Water, sewer rates to rise again
Money needed to fix aging water pipes, prevent sewage overflows
Baltimore County water and sewer rates increased for users this fiscal year by 15 percent, and they will go up again in each of the next two years, as the county deals with aging pipes and federal mandates.
The county is phasing in rate hikes over three years to invest millions of dollars to fix water main breaks, prevent sewage overflows and meet stricter federal limits on the amount of nutrients draining into the Chesapeake Bay.
Effective July 1, the metered water usage charge for the coming fiscal year is expected to increase, on average, by $130.20 for a family of four, followed by an increase of $97.23 the following year, according to a county press release.
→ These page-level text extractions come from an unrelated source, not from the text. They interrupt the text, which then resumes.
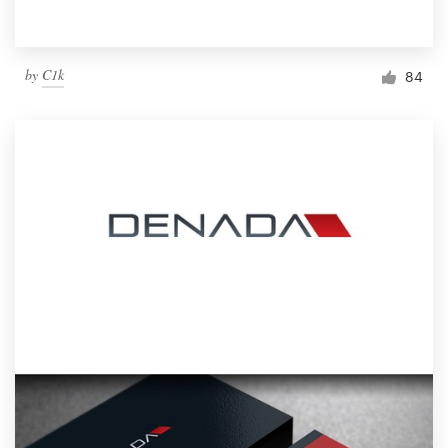
by
C1k
84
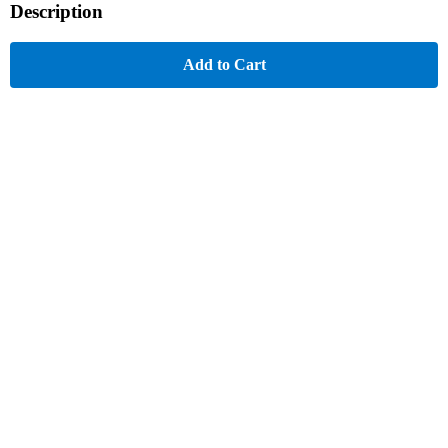
Description
Add to Cart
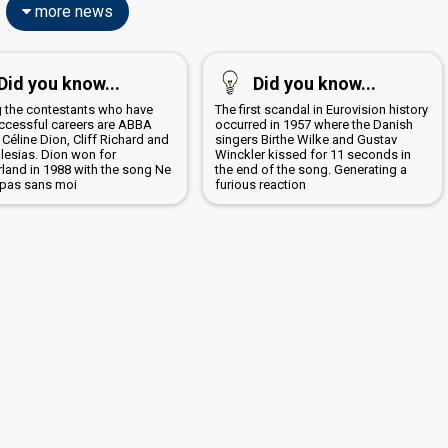
more news
Did you know...
Did you know...
the contestants who have
The first scandal in Eurovision history
ccessful careers are ABBA
occurred in 1957 where the Danish
 Céline Dion, Cliff Richard and
singers Birthe Wilke and Gustav
glesias. Dion won for
Winckler kissed for 11 seconds in
rland in 1988 with the song Ne
the end of the song. Generating a
 pas sans moi
furious reaction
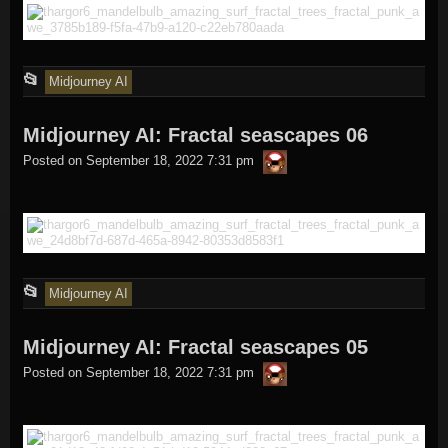
This
📂
Midjourney AI
entry
Midjourney AI: Fractal seascapes 06
was
thargor6
posted
Posted on
September 18, 2022 7:31 pm
in
This
📂
Midjourney AI
entry
Midjourney AI: Fractal seascapes 05
was
thargor6
posted
Posted on
September 18, 2022 7:31 pm
in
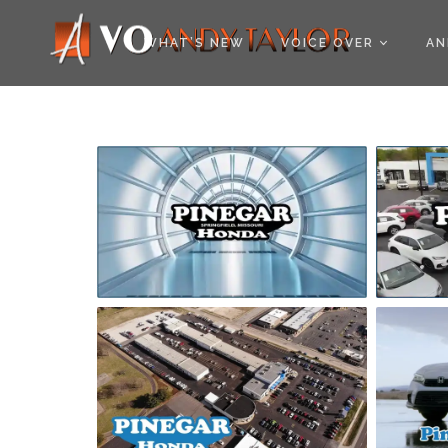
COOKIE POLICY (EU
WHAT’S NEW
VOICE OVER
AN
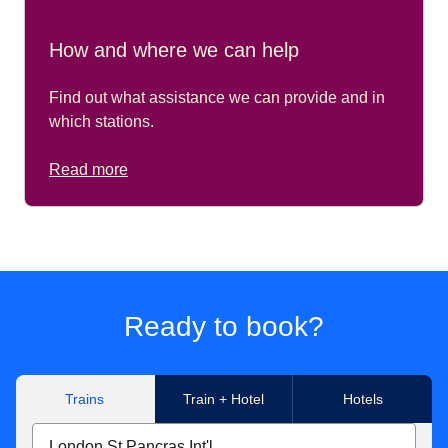
How and where we can help
Find out what assistance we can provide and in
which stations.
Read more
Ready to book?
Trains
Train + Hotel
Hotels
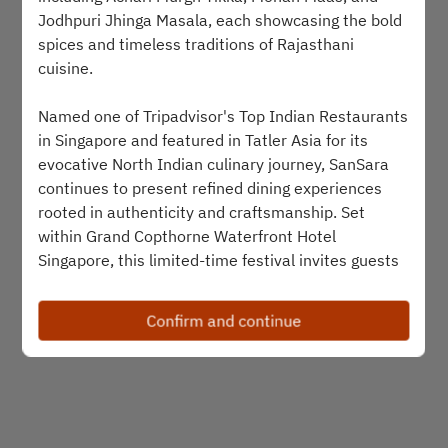
Jodhpuri Jhinga Masala, each showcasing the bold
Select a time
spices and timeless traditions of Rajasthani
cuisine.
Find availability
Named one of Tripadvisor's Top Indian Restaurants
in Singapore and featured in Tatler Asia for its
evocative North Indian culinary journey, SanSara
Powered by
continues to present refined dining experiences
rooted in authenticity and craftsmanship. Set
within Grand Copthorne Waterfront Hotel
Singapore, this limited-time festival invites guests
to experience the warmth, richness, and royal
hospitality that define the flavours of Rajasthan.
Confirm and continue
--------------------------
Join
MyMillennium
, the loyalty programme of
Millennium Hotels and Resorts, to earn MyPoints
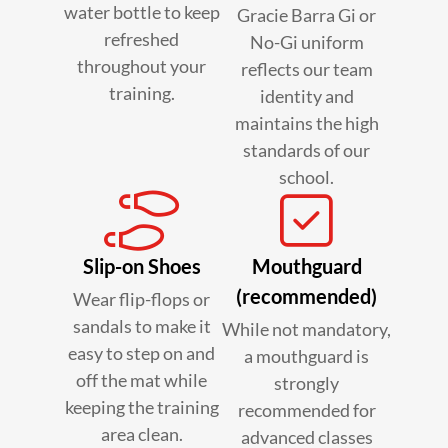
water bottle to keep
Gracie Barra Gi or
refreshed
No-Gi uniform
throughout your
reflects our team
training.
identity and
maintains the high
standards of our
school.
Slip-on Shoes
Mouthguard
(recommended)
Wear flip-flops or
sandals to make it
While not mandatory,
easy to step on and
a mouthguard is
off the mat while
strongly
keeping the training
recommended for
area clean.
advanced classes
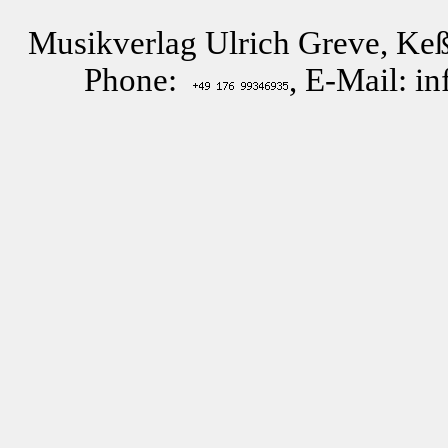
Musikverlag Ulrich Greve, Keß
Phone:
, E-Mail: i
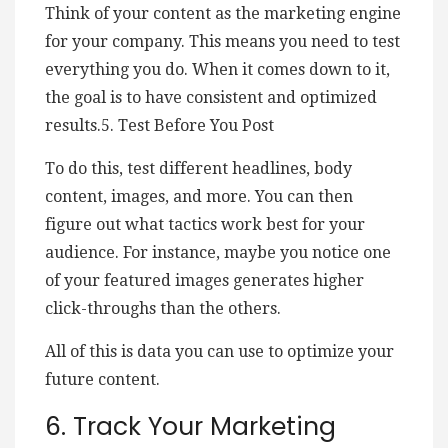
Think of your content as the marketing engine
for your company. This means you need to test
everything you do. When it comes down to it,
the goal is to have consistent and optimized
results.5. Test Before You Post
To do this, test different headlines, body
content, images, and more. You can then
figure out what tactics work best for your
audience. For instance, maybe you notice one
of your featured images generates higher
click-throughs than the others.
All of this is data you can use to optimize your
future content.
6. Track Your Marketing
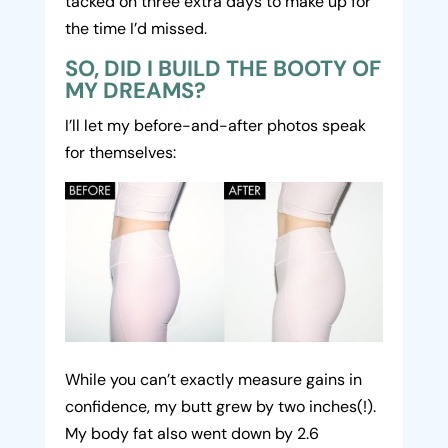
tacked on three extra days to make up for
the time I’d missed.
SO, DID I BUILD THE BOOTY OF
MY DREAMS?
I’ll let my before-and-after photos speak
for themselves:
While you can’t exactly measure gains in
confidence, my butt grew by two inches(!).
My body fat also went down by 2.6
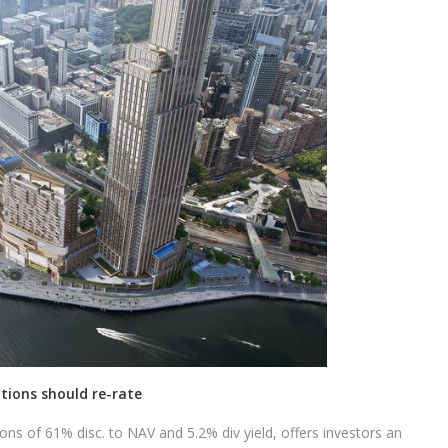
tions should re-rate
ions of 61% disc. to NAV and 5.2% div yield, offers investors an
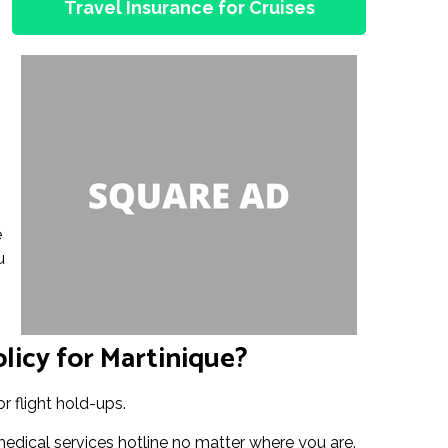
Travel Insurance for Cruises
e
u
licy for Martinique?
r flight hold-ups.
medical services hotline no matter where you are.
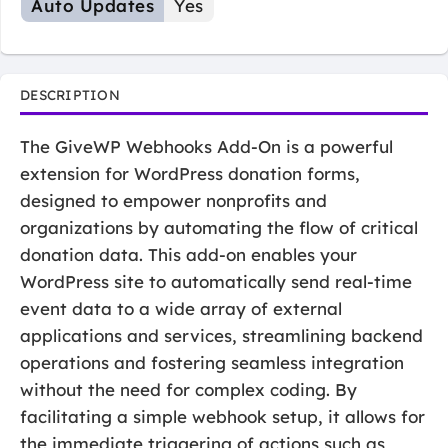
Auto Updates
Yes
DESCRIPTION
The GiveWP Webhooks Add-On is a powerful
extension for WordPress donation forms,
designed to empower nonprofits and
organizations by automating the flow of critical
donation data. This add-on enables your
WordPress site to automatically send real-time
event data to a wide array of external
applications and services, streamlining backend
operations and fostering seamless integration
without the need for complex coding. By
facilitating a simple webhook setup, it allows for
the immediate triggering of actions such as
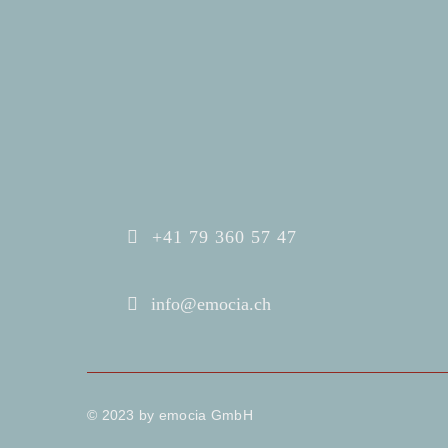
+41 79 360 57 47
info@emocia.ch
© 2023 by emocia GmbH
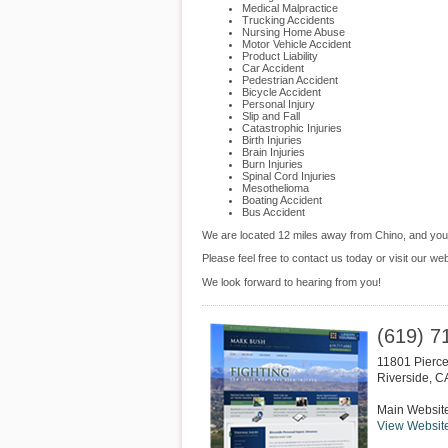
Medical Malpractice
Trucking Accidents
Nursing Home Abuse
Motor Vehicle Accident
Product Liability
Car Accident
Pedestrian Accident
Bicycle Accident
Personal Injury
Slip and Fall
Catastrophic Injuries
Birth Injuries
Brain Injuries
Burn Injuries
Spinal Cord Injuries
Mesothelioma
Boating Accident
Bus Accident
We are located 12 miles away from Chino, and yo
Please feel free to contact us today or visit our we
We look forward to hearing from you!
(619) 7
11801 Pierce
Riverside
,
C
Main Websit
View Websit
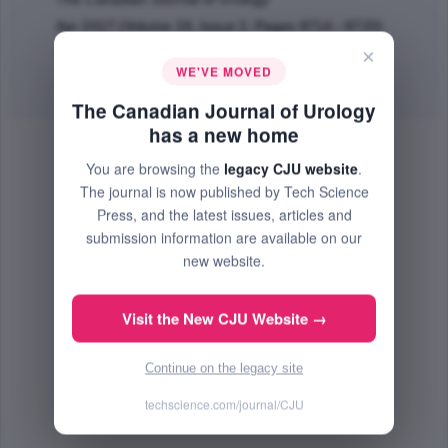
Apr 2017 (Volume 24, Issue 2, Pages 8714 - 8720)
×
PMID: 28436357
WE'VE MOVED
Abstract
|
PDF
(66.11 KB) Free
The Canadian Journal of Urology
has a new home
You are browsing the
legacy CJU website
.
The journal is now published by Tech Science
Press, and the latest issues, articles and
submission information are available on our
new website.
Visit the New CJU Website →
Continue on the legacy site
techscience.com/journal/CJU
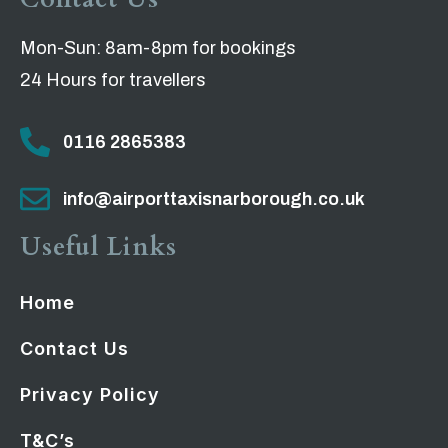
Mon-Sun: 8am-8pm for bookings
24 Hours for travellers
0116 2865383
info@airporttaxisnarborough.co.uk
Useful Links
Home
Contact Us
Privacy Policy
T&C’s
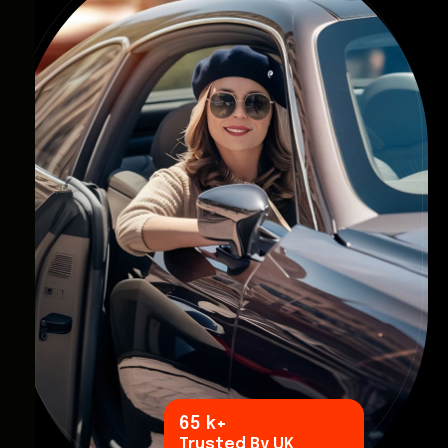
96
k+
Trusted By UK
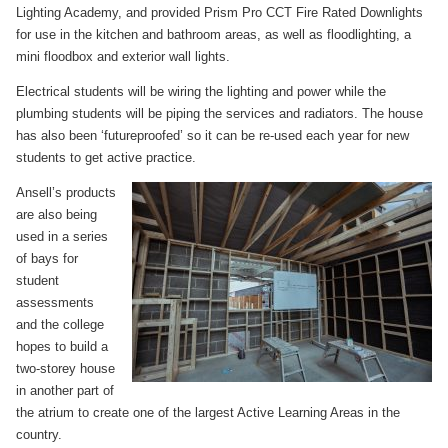
Lighting Academy, and provided Prism Pro CCT Fire Rated Downlights
for use in the kitchen and bathroom areas, as well as floodlighting, a
mini floodbox and exterior wall lights.
Electrical students will be wiring the lighting and power while the
plumbing students will be piping the services and radiators. The house
has also been ‘futureproofed’ so it can be re-used each year for new
students to get active practice.
Ansell’s products
are also being
used in a series
of bays for
student
assessments
and the college
hopes to build a
two-storey house
in another part of
the atrium to create one of the largest Active Learning Areas in the
country.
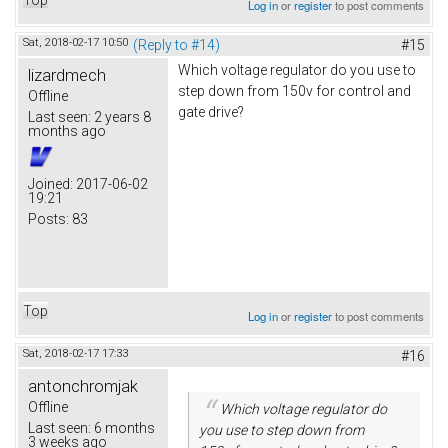
Log in
or
register
to post comments
Sat, 2018-02-17 10:50
(Reply to #14)
#15
Which voltage regulator do you use to
lizardmech
step down from 150v for control and
Offline
gate drive?
Last seen:
2 years 8
months ago
Joined:
2017-06-02
19:21
Posts:
83
Top
Log in
or
register
to post comments
Sat, 2018-02-17 17:33
#16
antonchromjak
Offline
Which voltage regulator do
Last seen:
6 months
you use to step down from
3 weeks ago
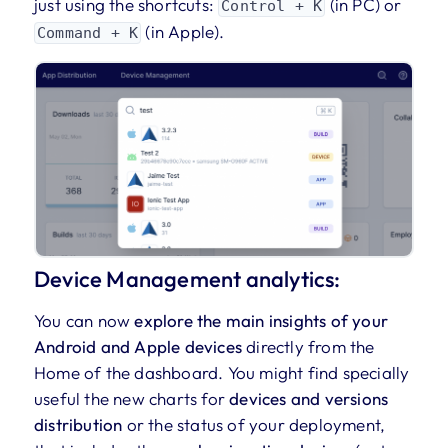
just using the shortcuts:
(in PC) or
Control + K
(in Apple).
Command + K
Device Management analytics:
You can now
explore the main insights of your
Android and Apple devices
directly from the
Home of the dashboard. You might find specially
useful the new charts for
devices and versions
distribution
or the status of your deployment,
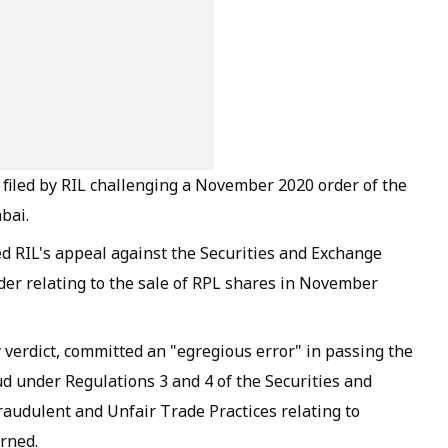
 filed by RIL challenging a November 2020 order of the
bai.
ed RIL's appeal against the Securities and Exchange
rder relating to the sale of RPL shares in November
y verdict, committed an "egregious error" in passing the
ud under Regulations 3 and 4 of the Securities and
raudulent and Unfair Trade Practices relating to
erned.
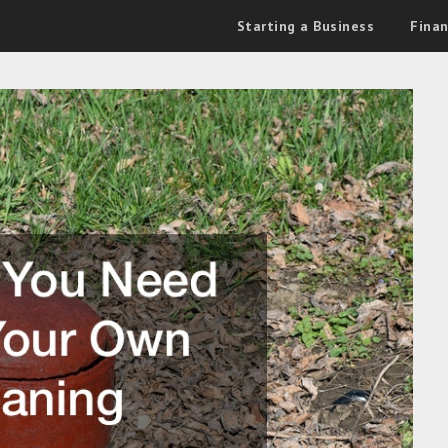
Starting a Business
Fina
The increases affect all Baltimore County users, including residences, apartment complexes, retail centers, office buildings and industrial plants.
“Because of the vast differences in building size and water usage by
non-residential users, it is difficult to draw a single profile of what it will mean for them,” wrote county spokeswoman Fronda Cohen in an email.
The purpose of the increases over the next two years is to generate $54 million in additional revenue, which will be used to replace water pipes, reline sewer pipes and upgrade treatment plants, according to a county press release.
Baltimore County maintains more than 2,100 miles of water lines and 3,100 miles of sewer lines in the county as part of its responsibilities to the regional Metropolitan District, which was established in 1924 to provide water and sewer service to the county and Baltimore City.
The District was set up to be financially self-supporting, which means that it is funded by user fees.
In recent years Baltimore County has dipped into “growing reserve to aid in debt service payments,” according to a Feb. 18 credit analysis by Standard & Poor’s Ratings Services.
“The county’s debt and liability factor score changed from strong to weak and reflects the now only partial self-support provided to the county’s Metropolitan Dis-
trict bonds,” according to the report.
To restore the balance, the county raised fees by 15 percent for the current fiscal year ending June 30, and announced recently that it will raise rates over the next two fiscal years in amounts equivalent to 12 percent and 8 percent increases respectively.
“We understand, with rate increases implemented for fiscal 2016, the Metropolitan District bonds will again receive full self-support status in the near term,” according to the Standard & Poor’s report.
Baltimore County is also dealing with a 2005 federal consent decree that requires tjurisdictions around the Chesapeake Bay to spend millions of dollars to expand or upgrade sewage treatment plants to increase filtering capacity and lower the level of nutrients running into the bay.
Air pollution from cars, fertilized fields and sewage treatment plants contain nitrogen and phosphorous, which in excess amounts can spark algae blooms that block sunlight and deplete oxygen levels in the water, killing fish, shellfish and other aquatic life.
As part of the consent decree, Baltimore City is currently expanding its Back River sewage treatment plant located off Eastern Boulevard, which is run by the city and located in the county.
The plant serves residents and also industrial users such as American Yeast off North Point Boulevard and Middle River Aircraft off Eastern Avenue.
The Maryland Department of the Environment is currently reviewing the plant’s renewal application for its discharge permit. The department is hosting an informational meeting for the public about the permit at 6 p.m. on Monday, April 4, at the North Point library.